Что сделать a → Процитируйте целиком фрагмент о сборнике «Художественные особенности», ничего в нем не меняя.

Фрагмент страницы →
Новые послания, пришедшие ниоткуда, из небытия, странным, метафизическим образом продлевают жизнь их автора. Думается, такая мысль понравилась бы Григорию Юрьевичу Рубинштейну. Пару лет назад вышел в свет его прелестный поэтический сборник «Суета сует» (см. «Луч» № 5—6 за 2003 г.), где нашли свое место глубокие и яркие стихи, ранее широкой публике не известные, а теперь вот — большой сборник прозаических вещей под названием «Художественные особенности».

Исходные данные →

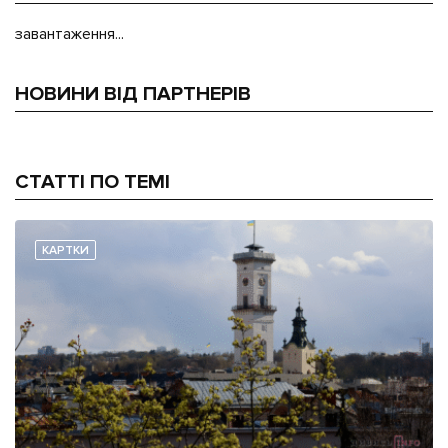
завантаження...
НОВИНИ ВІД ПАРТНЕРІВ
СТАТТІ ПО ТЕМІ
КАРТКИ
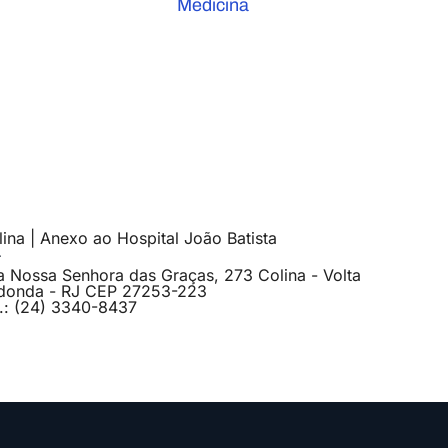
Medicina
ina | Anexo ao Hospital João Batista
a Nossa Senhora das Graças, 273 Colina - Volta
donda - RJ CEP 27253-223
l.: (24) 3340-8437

--

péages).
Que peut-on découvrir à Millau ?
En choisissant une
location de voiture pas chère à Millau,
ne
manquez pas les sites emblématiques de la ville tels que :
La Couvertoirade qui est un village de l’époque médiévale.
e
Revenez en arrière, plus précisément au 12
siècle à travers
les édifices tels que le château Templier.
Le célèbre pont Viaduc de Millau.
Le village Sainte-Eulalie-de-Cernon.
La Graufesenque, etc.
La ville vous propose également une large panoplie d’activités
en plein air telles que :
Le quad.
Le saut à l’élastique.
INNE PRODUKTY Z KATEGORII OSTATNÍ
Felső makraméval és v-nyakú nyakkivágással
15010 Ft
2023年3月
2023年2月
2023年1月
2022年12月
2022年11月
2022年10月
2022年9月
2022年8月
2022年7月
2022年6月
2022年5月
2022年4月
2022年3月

Что сделать b → Сколько строк в записях содержат слово «tels»? Ответьте только числом.

Ответ a →
Новые послания, пришедшие ниоткуда, из небытия, странным, метафизическим образом продлевают жизнь их автора. Думается, такая мысль понравилась бы Григорию Юрьевичу Рубинштейну. Пару лет назад вышел в свет его прелестный поэтический сборник «Суета сует» (см. «Луч» № 5—6 за 2003 г.), где нашли свое место глубокие и яркие стихи, ранее широкой публике не известные, а теперь вот — большой сборник прозаических вещей под названием «Художественные особенности».

Ответ b → 2